MARC ROTENBERG, president
KHALIAH BARNES, counsel, Electronic Privacy Information Center
Mercer Island, Wash.
Thank you, thank you, thank you for Jonathan Schell’s unequivocal condemnation of the government’s invasion of our privacy and its complete disregard for the Constitution [“The Surveillance Net,” July 8/15].
MICHAEL J. BOND
It is astonishing that Jonathan Schell would refer to Edward Snowden as a “courageous whistleblower.” Snowden deserves to be prosecuted to the fullest extent of the law.
BARRY H. EVENCHICK
With all due respect to Jonathan Schell, Edward Snowden is not to be celebrated unequivocally. The extent of Mr. Snowden’s attention-grabbing stunt is unknown, as the American public has no idea of what he gave/sold to whom, and what its implications may be in the longer term. The evidence, in part, that Snowden’s not smelling so hot lies in the fact that Vladimir Putin (for whom expressing disdain for the United States is a favorite pastime) compared the trouble caused by his presence in Russia to “shearing a piglet—there’s a lot of squealing and not much wool.” (Though in the end, Putin couldn’t resist another big opportunity to poke his finger in America’s eye.) Mr. Snowden may indeed be neither hero nor traitor, but he’s no Paul Revere.
FRANCES E. WOOD
In Studs Terkel’s last work, P.S., he and the lyricist Yip Harburg are talking. Studs reminds Harburg of these lines he wrote:
The truth is so top secret,
It only stands to reason,
That anyone exposing it,
Is culpable of treason.
Nukes on Our Mind
I am an avid reader of The Nation and have great respect for Mark Hertsgaard and Terry Tempest Williams.

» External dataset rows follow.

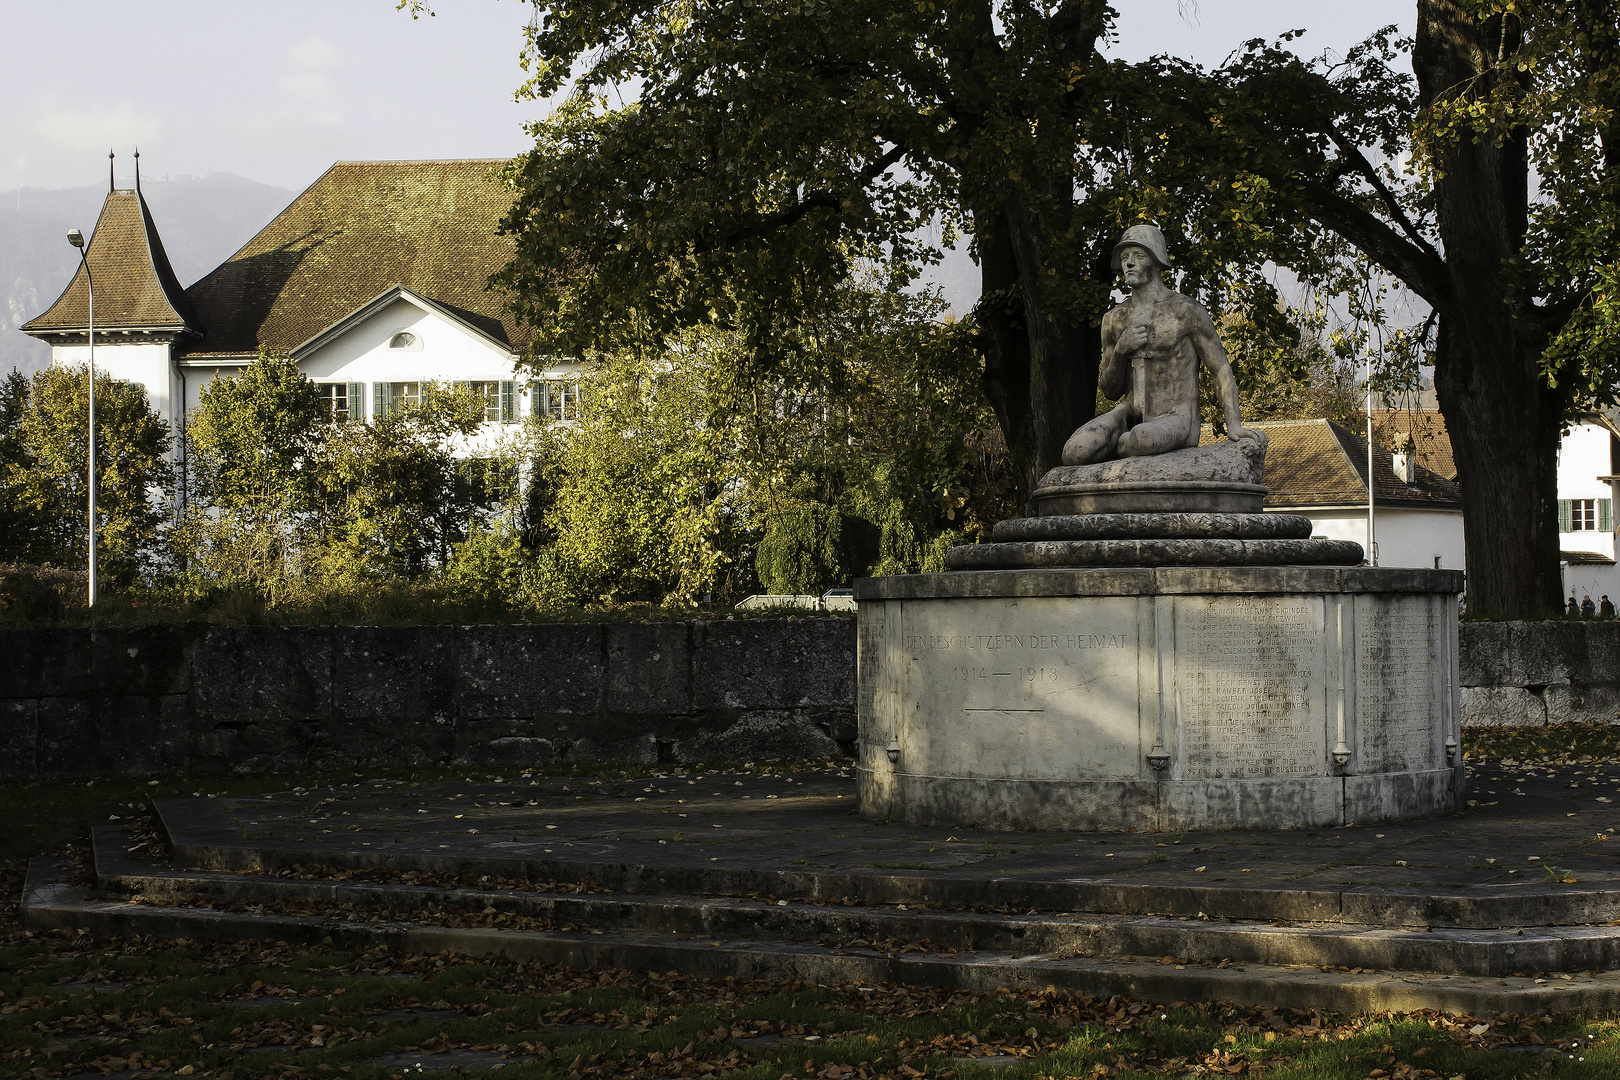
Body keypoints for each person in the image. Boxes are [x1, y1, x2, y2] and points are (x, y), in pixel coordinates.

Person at [1062, 224, 1263, 465]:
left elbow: (1219, 369)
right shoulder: (1114, 319)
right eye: (1125, 257)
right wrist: (1121, 351)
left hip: (1177, 415)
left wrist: (1234, 425)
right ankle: (1119, 443)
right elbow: (1110, 390)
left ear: (1156, 261)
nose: (1129, 263)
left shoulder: (1185, 311)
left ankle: (1117, 447)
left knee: (1142, 439)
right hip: (1130, 415)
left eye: (1138, 256)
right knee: (1074, 451)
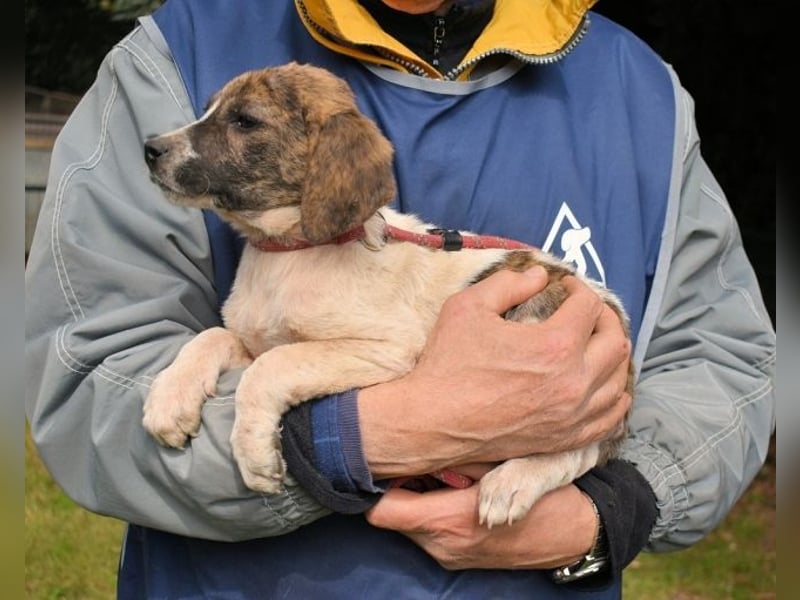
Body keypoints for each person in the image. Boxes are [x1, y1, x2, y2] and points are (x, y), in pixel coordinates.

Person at [25, 0, 776, 598]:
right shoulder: (177, 50)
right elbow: (91, 382)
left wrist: (606, 512)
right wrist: (350, 438)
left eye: (243, 124)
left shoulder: (640, 92)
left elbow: (726, 356)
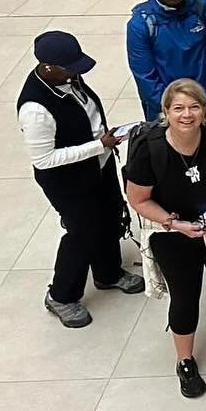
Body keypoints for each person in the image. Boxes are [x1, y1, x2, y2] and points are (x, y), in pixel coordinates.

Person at [124, 79, 206, 397]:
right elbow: (138, 199)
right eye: (178, 108)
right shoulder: (149, 149)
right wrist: (174, 224)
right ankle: (185, 361)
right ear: (166, 112)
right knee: (185, 295)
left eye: (194, 107)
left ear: (205, 111)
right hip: (173, 233)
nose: (187, 114)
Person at [19, 32, 143, 329]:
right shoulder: (35, 109)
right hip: (68, 182)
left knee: (110, 217)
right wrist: (99, 144)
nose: (78, 72)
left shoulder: (68, 79)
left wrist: (102, 145)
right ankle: (61, 295)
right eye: (70, 67)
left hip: (98, 167)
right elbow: (44, 159)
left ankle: (108, 273)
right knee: (83, 232)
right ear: (48, 67)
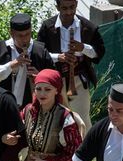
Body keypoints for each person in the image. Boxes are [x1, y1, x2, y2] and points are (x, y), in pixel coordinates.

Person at [38, 0, 105, 132]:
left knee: (82, 119)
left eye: (72, 7)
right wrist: (59, 57)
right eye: (64, 8)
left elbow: (99, 52)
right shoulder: (47, 27)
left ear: (76, 4)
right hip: (55, 81)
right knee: (56, 120)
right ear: (57, 7)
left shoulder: (88, 27)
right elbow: (40, 53)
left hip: (79, 79)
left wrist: (83, 47)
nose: (68, 12)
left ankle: (85, 151)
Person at [0, 14, 55, 109]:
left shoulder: (40, 50)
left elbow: (55, 79)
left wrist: (40, 77)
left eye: (28, 34)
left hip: (34, 107)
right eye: (20, 35)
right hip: (4, 105)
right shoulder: (1, 49)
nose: (25, 39)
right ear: (11, 33)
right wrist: (12, 65)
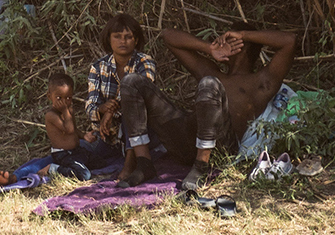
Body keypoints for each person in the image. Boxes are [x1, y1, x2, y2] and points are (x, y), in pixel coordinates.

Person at [121, 25, 299, 191]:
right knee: (132, 82)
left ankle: (201, 166)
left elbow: (289, 41)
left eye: (227, 40)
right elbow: (168, 36)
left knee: (210, 83)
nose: (220, 42)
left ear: (240, 46)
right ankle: (144, 163)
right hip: (186, 139)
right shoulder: (210, 69)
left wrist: (243, 34)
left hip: (219, 148)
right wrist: (209, 48)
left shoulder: (261, 83)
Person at [0, 72, 121, 188]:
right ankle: (53, 168)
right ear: (49, 96)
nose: (64, 102)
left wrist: (84, 136)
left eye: (68, 98)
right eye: (59, 98)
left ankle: (68, 167)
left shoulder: (69, 110)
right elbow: (68, 130)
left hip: (76, 151)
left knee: (101, 163)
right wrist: (65, 111)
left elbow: (73, 129)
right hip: (63, 154)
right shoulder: (51, 115)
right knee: (84, 174)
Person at [85, 11, 158, 150]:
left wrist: (111, 111)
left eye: (128, 37)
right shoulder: (98, 67)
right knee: (77, 151)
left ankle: (131, 162)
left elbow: (142, 88)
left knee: (132, 109)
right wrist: (102, 109)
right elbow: (90, 106)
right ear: (109, 39)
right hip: (107, 135)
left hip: (141, 131)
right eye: (117, 37)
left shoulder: (144, 62)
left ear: (136, 40)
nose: (122, 41)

So I was disappointed in the conversation “Can Nuclear Power Save the Planet?” [July 8/15]. Neither mentioned nuclear waste, the giant and unanswerable question of nuclear power, which will last for millions of years.

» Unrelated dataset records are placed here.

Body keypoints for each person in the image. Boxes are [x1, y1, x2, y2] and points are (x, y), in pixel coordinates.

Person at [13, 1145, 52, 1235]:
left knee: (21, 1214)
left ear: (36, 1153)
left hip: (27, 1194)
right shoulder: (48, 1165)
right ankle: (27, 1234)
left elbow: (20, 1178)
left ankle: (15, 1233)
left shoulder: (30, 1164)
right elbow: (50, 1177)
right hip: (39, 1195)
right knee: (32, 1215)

“Can Nuclear Power Save the Planet?” The answer is a definite no. We need ways to reduce energy consumption—and quickly. One possible way: ration gasoline, as we did in World War II. Another possibility: reduce meat consumption. As much as 51 percent of our carbon-equivalent greenhouse gases results from the livestock industry and its support systems.